Healthy Vegan Vegetable Stir-Fry Noodles
Ingredients
For the pan
- 8 oz (225 g) linguine or rice noodles
- 1 tbsp sesame oil
- 1/2 heaped tbsp fresh ginger
- 3-4 garlic cloves
- 7 oz (200 g) fresh mushrooms or 25 g dried mushrooms
- 1 large carrot
- 1 red bell pepper
- 1 medium zucchini
- 3/4 tsp onion powder
- 1/2 tsp smoked paprika
- Salt and black pepper to taste
- Green onion
- Sesame seeds
Sauce
- 2/3 cup (160 ml) vegetable broth or water
- 3-4 tbsp tamari (gluten-free) or soy sauce or coconut aminos
- 2 tbsp rice vinegar
- 2 tbsp maple syrup or more to taste
- 1 tbsp cornstarch
- 1 pinch red pepper flakes (optional)
Preparation
Cook noodles of choice in salted water until al dente; do not overcook.
Meanwhile, heat oil in a skillet or wok and sauté ginger and garlic over medium heat for about 2 minutes, stirring frequently; add mushrooms, carrot, red pepper, zucchini, and spices and sauté for about 5 minutes or until the veggies are softened, stirring frequently; add a splash of water or veggie broth to avoid burning if needed.
Make the sauce by adding vegetable broth, tamari, rice vinegar, maple syrup, cornstarch, and red pepper flakes to a bowl and whisking, or shake in a mason jar.
Pour the sauce into the pan and bring to a simmer; let simmer for about 1 minute.
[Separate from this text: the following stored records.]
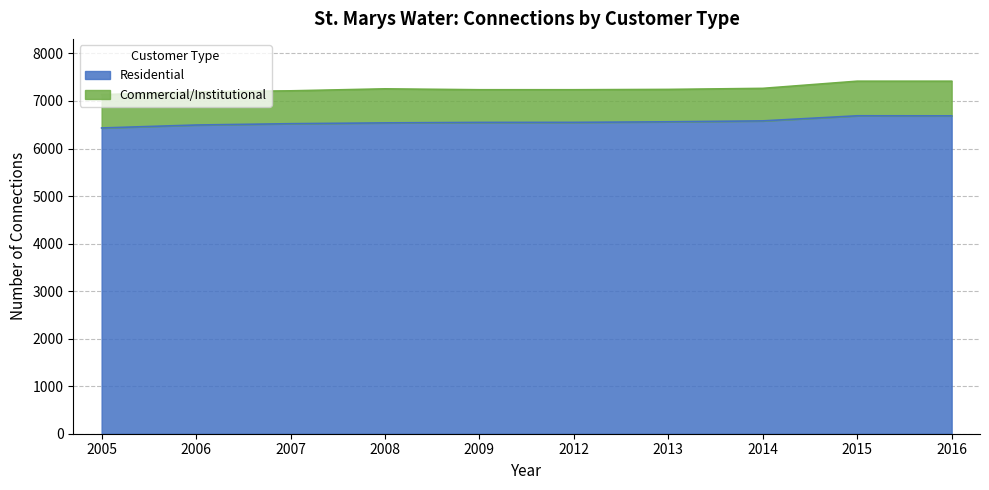

Where does the data first go above 6550?

2013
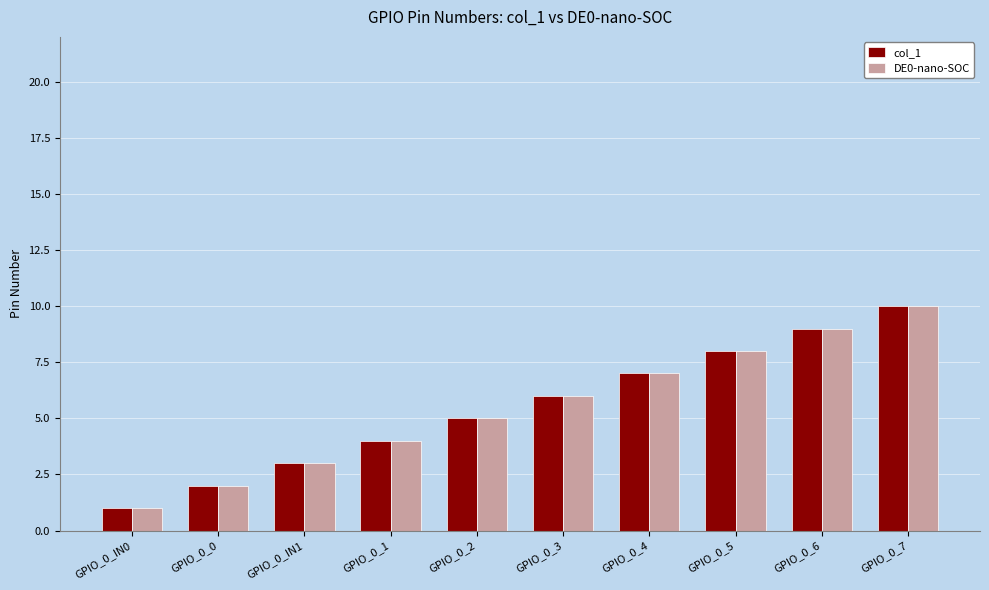

Is it true that col_1 equals 6 at GPIO_0_6?

False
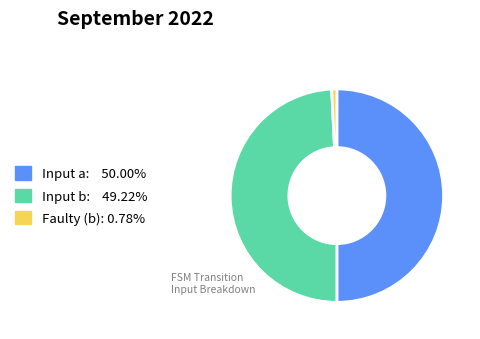

How many segments does this pie chart have?

3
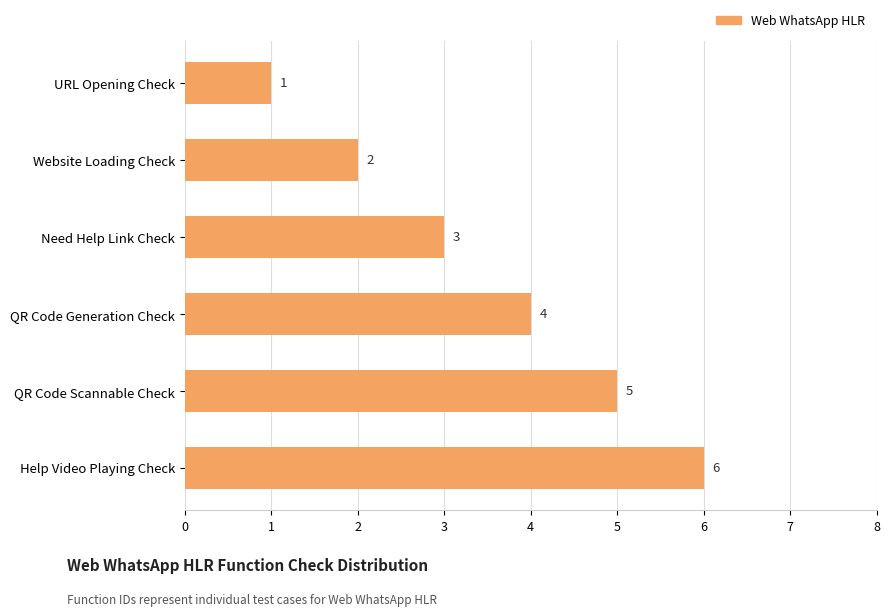

List the labels in order of value, largest first.

Help Video Playing Check, QR Code Scannable Check, QR Code Generation Check, Need Help Link Check, Website Loading Check, URL Opening Check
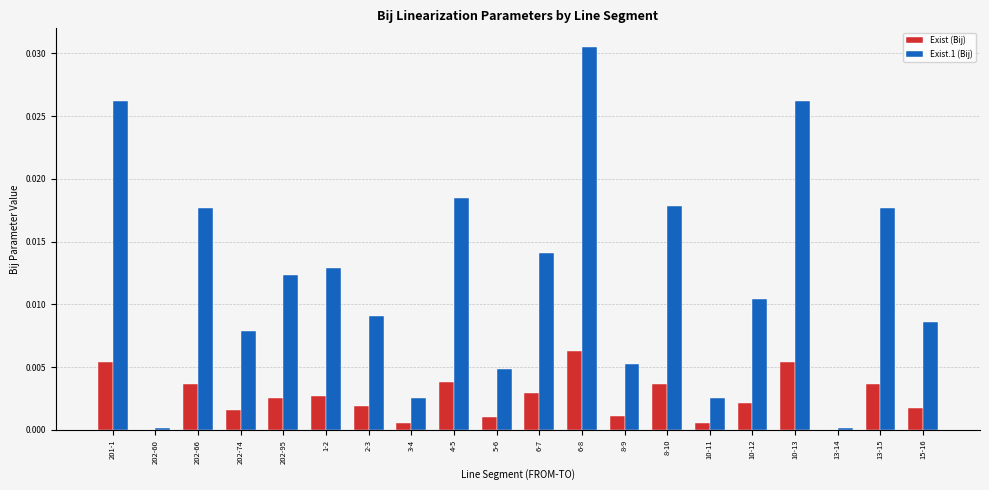

Are the bars horizontal?

No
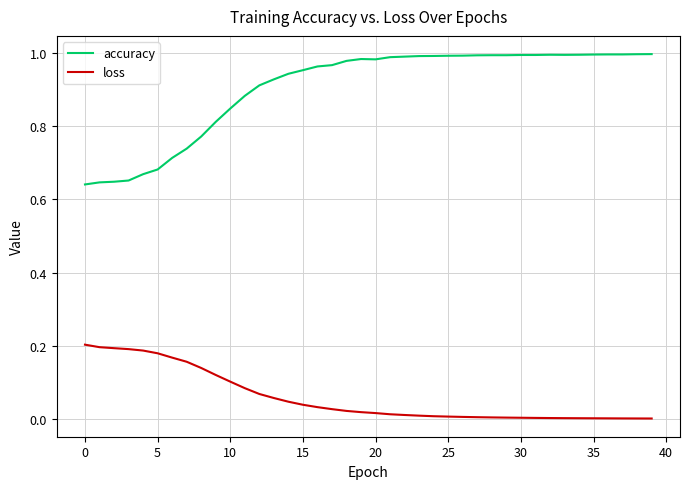

Rank the series by their maximum value, from lowest to highest.

loss, accuracy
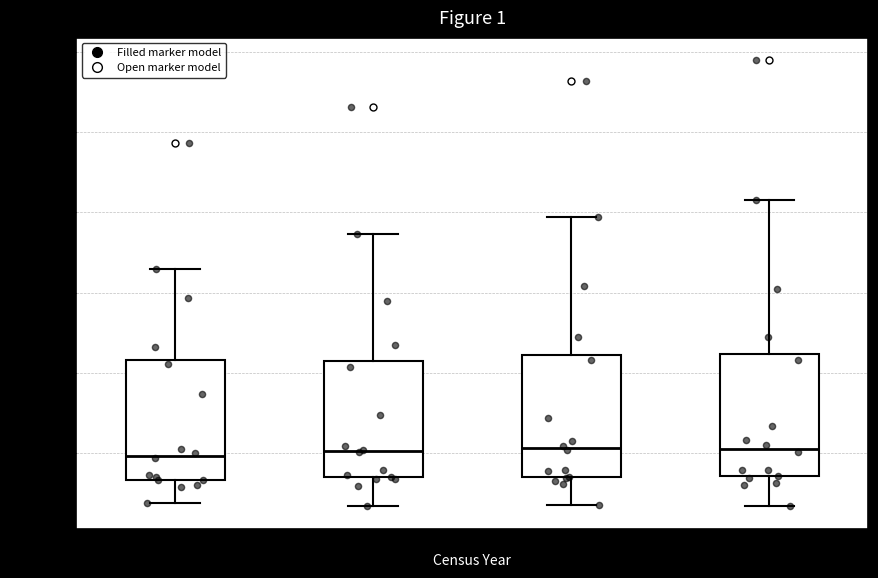

Reading left to right, read every box against the y-axis: the position of its median line, the range the box covers, and the ends of its whiskers. The values are not printed on the chart, so give them approximately, as read against the axis.

Pop. 1990: median 50000, box 35000 to 110000, whiskers 20000 to 165000
Pop. 2000: median 50000, box 35000 to 105000, whiskers 15000 to 185000
Pop. 2010: median 55000, box 35000 to 110000, whiskers 20000 to 195000
Pop. 2019: median 55000, box 35000 to 110000, whiskers 15000 to 210000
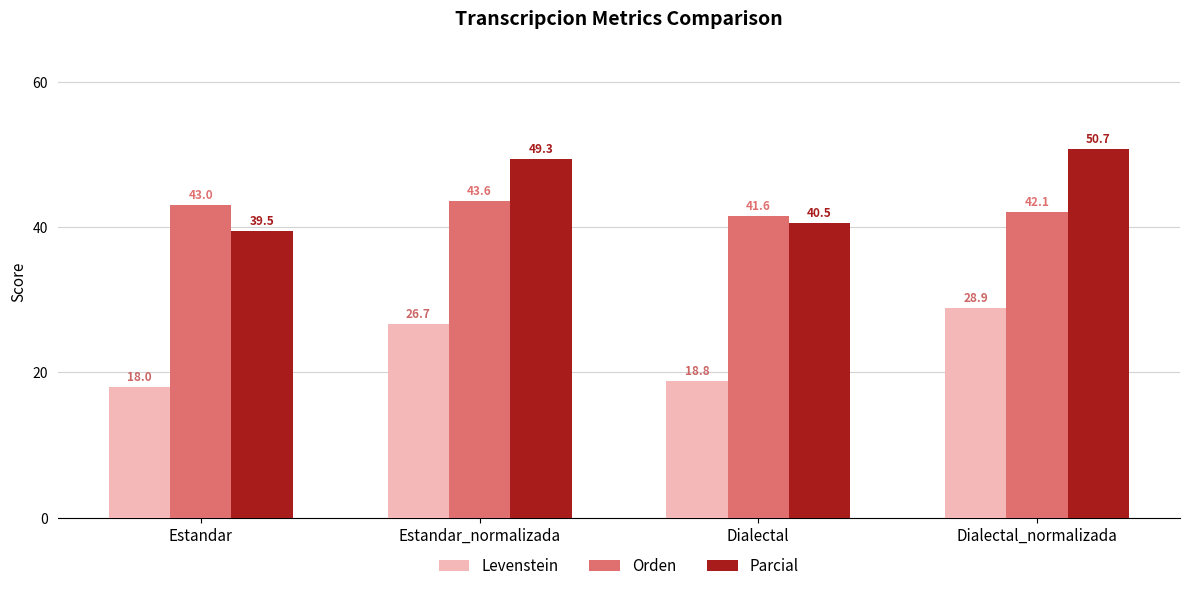

Where does the Parcial series first go above 49?

Estandar_normalizada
Add the drained noodles and toss to combine; cook for a further 1-2 minutes; taste and adjust seasonings by adding more salt, pepper, tamari, or sweetener if needed; for a creamier texture, add a few spoons of peanut butter.
Garnish with green onions and sesame seeds, then serve.
Tips
Store leftovers covered in the fridge for up to 3 days.